With regard to tax revenue to help address the budget gap, Republicans noted that they are amenable to the Senate Democrat tax plan (SB 9) with two major changes. The income tax increase would take effect on July 1 (not retroactive to January 1) and it would be a four-year, temporary income tax increase tied to the property tax relief. The plan passed by the Senate Democrats contained a permanent increase in the income tax to 4.95 on individuals (now 3.75 percent) and 7.0 percent on corporations (now 5.25 percent).
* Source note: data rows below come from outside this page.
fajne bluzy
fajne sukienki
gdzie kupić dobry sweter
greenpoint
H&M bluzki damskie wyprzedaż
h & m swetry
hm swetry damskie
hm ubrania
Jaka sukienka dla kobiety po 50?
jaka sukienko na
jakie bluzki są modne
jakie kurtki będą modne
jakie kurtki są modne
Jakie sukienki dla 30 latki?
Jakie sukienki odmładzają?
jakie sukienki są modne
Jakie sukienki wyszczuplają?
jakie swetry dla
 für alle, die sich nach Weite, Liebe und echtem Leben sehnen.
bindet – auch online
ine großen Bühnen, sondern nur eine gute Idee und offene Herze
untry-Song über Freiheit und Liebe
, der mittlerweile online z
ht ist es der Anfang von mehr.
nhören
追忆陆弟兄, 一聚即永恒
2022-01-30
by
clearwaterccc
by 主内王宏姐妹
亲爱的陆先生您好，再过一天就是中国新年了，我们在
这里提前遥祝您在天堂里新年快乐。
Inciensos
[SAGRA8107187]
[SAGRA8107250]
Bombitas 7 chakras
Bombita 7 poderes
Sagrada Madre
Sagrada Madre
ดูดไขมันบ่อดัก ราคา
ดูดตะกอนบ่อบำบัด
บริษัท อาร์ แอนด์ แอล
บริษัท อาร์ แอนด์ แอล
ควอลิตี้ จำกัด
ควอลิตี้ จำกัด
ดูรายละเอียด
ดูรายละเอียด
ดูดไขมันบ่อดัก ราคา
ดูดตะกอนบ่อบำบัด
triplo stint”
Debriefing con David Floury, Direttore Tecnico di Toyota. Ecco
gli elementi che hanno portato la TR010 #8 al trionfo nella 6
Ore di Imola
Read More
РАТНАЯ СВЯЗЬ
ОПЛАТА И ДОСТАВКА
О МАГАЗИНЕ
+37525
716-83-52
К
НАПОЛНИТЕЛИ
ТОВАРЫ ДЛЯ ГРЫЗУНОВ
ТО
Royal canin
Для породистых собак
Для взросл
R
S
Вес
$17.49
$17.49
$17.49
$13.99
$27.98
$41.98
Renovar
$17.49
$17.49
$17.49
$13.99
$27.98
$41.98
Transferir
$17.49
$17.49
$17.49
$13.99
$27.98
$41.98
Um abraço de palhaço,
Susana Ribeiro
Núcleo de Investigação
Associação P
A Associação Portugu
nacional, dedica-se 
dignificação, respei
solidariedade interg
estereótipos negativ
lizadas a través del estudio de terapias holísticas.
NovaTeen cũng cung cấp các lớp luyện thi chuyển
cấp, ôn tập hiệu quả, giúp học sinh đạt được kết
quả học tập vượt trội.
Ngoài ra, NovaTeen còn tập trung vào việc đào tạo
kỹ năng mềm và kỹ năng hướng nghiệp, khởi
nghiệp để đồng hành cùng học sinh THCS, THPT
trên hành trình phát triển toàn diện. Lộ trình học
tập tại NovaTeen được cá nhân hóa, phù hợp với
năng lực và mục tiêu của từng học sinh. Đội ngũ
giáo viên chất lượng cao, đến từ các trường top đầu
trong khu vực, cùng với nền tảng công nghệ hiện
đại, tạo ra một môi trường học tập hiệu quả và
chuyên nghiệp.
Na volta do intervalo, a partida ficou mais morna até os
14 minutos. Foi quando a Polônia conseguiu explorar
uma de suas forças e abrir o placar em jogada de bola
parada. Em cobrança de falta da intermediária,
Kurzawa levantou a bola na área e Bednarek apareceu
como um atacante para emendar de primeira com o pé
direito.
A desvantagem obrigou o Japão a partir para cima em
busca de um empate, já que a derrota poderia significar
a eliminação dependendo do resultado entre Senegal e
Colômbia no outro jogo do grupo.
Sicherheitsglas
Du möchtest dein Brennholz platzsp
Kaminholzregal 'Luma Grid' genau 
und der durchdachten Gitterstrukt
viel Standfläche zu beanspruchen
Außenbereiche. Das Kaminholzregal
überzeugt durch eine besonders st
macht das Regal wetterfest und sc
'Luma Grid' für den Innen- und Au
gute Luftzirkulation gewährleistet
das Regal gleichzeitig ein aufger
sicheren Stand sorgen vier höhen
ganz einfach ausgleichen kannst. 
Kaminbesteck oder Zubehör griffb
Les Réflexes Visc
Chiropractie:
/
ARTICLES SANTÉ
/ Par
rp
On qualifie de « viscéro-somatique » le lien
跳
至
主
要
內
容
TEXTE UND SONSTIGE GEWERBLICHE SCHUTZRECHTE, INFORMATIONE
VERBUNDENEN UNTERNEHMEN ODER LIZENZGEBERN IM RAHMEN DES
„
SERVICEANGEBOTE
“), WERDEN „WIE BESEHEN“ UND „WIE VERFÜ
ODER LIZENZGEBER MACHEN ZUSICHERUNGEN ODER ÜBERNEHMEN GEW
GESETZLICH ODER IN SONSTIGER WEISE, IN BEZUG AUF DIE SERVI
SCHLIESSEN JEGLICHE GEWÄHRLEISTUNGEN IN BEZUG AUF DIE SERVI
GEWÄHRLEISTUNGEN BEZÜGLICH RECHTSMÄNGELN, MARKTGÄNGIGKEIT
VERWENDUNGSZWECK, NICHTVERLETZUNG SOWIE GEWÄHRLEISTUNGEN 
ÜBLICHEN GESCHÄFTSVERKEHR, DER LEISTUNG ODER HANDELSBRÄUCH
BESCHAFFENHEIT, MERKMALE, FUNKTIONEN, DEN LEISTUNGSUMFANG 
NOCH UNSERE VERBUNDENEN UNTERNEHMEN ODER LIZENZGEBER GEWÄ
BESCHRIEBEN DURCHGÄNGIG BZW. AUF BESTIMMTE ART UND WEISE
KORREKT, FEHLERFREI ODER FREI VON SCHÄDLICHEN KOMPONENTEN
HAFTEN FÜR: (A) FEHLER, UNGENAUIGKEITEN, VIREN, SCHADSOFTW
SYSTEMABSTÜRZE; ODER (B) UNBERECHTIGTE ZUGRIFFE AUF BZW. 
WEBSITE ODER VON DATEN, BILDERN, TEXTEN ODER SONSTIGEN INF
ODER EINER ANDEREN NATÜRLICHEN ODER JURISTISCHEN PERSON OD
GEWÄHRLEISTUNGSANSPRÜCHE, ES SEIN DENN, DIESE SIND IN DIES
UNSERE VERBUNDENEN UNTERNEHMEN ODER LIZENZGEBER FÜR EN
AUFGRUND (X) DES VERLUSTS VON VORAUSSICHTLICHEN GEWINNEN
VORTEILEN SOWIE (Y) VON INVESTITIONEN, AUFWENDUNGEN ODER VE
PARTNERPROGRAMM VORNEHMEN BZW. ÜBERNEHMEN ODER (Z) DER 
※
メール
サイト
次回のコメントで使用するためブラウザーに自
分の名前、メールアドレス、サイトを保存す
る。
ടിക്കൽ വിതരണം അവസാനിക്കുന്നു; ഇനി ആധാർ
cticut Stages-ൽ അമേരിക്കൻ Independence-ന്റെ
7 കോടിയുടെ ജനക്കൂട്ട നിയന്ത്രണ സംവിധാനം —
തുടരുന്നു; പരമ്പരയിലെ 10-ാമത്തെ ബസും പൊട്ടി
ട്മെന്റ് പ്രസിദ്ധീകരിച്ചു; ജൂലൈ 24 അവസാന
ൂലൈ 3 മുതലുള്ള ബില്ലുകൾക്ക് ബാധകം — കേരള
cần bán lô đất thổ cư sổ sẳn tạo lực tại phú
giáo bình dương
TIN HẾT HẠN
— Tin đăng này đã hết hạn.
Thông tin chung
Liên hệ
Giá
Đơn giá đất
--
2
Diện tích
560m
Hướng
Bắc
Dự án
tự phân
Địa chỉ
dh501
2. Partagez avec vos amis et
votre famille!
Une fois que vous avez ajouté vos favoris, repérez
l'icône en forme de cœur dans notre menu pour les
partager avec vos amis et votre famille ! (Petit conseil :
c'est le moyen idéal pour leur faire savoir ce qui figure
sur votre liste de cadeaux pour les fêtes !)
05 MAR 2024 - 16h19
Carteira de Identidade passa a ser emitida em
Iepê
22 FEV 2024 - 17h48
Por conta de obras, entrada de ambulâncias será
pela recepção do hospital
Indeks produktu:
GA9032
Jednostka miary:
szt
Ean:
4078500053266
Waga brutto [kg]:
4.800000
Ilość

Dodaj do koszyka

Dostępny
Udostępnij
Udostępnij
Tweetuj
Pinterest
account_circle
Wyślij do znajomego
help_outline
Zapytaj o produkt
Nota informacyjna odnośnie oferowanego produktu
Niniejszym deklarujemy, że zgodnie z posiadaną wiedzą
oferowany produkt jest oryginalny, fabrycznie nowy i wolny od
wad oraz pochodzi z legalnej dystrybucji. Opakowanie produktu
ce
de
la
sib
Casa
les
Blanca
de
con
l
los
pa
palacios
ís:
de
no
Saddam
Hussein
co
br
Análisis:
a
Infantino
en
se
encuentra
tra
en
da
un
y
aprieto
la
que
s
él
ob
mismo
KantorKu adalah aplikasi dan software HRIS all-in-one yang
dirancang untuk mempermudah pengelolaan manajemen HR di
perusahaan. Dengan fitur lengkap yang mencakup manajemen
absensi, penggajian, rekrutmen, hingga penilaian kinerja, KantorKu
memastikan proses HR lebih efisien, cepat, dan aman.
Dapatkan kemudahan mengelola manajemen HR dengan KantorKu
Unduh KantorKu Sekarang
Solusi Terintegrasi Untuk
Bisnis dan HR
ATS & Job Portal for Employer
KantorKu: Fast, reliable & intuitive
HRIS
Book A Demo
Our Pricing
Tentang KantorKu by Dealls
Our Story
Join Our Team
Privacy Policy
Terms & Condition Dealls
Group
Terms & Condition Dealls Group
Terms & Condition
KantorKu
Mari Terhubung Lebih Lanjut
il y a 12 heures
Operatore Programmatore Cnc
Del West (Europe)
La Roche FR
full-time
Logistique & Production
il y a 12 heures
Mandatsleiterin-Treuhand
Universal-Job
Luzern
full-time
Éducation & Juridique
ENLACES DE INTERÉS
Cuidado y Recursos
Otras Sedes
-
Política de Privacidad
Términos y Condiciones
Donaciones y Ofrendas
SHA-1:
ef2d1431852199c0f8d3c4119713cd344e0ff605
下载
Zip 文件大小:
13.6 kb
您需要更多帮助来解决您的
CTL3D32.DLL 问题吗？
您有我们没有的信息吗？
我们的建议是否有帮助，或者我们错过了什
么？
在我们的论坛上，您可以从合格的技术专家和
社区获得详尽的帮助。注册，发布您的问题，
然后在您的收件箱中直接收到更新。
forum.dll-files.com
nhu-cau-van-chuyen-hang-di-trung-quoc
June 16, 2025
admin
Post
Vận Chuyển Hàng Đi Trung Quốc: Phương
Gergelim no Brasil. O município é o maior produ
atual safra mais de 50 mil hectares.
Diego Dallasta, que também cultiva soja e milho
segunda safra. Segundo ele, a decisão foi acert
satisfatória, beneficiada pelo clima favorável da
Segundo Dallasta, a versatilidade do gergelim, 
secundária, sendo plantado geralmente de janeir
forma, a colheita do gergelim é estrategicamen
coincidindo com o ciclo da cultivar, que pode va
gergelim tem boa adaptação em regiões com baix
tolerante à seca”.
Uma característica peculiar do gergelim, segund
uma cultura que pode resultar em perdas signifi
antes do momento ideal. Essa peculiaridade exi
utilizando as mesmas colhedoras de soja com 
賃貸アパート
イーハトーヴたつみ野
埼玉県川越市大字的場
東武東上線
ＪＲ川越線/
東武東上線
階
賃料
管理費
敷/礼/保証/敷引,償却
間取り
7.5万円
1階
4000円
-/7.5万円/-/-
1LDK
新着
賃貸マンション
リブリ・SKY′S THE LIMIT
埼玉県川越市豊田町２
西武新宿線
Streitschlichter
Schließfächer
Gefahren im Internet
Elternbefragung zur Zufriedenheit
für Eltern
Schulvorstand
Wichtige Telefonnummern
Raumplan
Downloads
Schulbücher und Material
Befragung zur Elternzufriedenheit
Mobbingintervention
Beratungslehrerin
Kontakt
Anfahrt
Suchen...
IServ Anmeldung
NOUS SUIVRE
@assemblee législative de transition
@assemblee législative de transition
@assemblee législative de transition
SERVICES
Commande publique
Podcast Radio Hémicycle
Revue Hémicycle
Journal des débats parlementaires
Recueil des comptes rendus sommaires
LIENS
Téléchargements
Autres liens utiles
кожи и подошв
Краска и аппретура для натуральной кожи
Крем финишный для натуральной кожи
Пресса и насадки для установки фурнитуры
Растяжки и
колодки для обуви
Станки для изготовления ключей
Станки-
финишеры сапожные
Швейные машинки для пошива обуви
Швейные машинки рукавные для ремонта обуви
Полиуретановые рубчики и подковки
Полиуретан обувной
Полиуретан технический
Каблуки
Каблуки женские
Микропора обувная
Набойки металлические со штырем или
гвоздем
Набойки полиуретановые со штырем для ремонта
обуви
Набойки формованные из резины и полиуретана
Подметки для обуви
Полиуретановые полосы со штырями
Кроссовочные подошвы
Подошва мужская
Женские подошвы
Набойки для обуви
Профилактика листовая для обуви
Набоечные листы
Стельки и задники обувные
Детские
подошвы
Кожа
Speaker Madigan issued a statement noting that they are prepared to work with the Governor and Republicans on a plan but noted that they had previously passed many of these items. However, the bills passed by House Democrats, particularly workers’ compensation reform, are not real and meaningful changes that would reduce costs for employers. Additionally, the House Democrat revenue plan completely ignored the manufacturing sector by not addressing critical issues like the R & D credit, Manufacturers Purchase Credit, or Graphic Arts exemption. All of these were included in the Senate plan.
It’s critical that Illinois pass a balanced budget with fiscal reform, address the massive pension debt, and enact meaningful economic development reforms.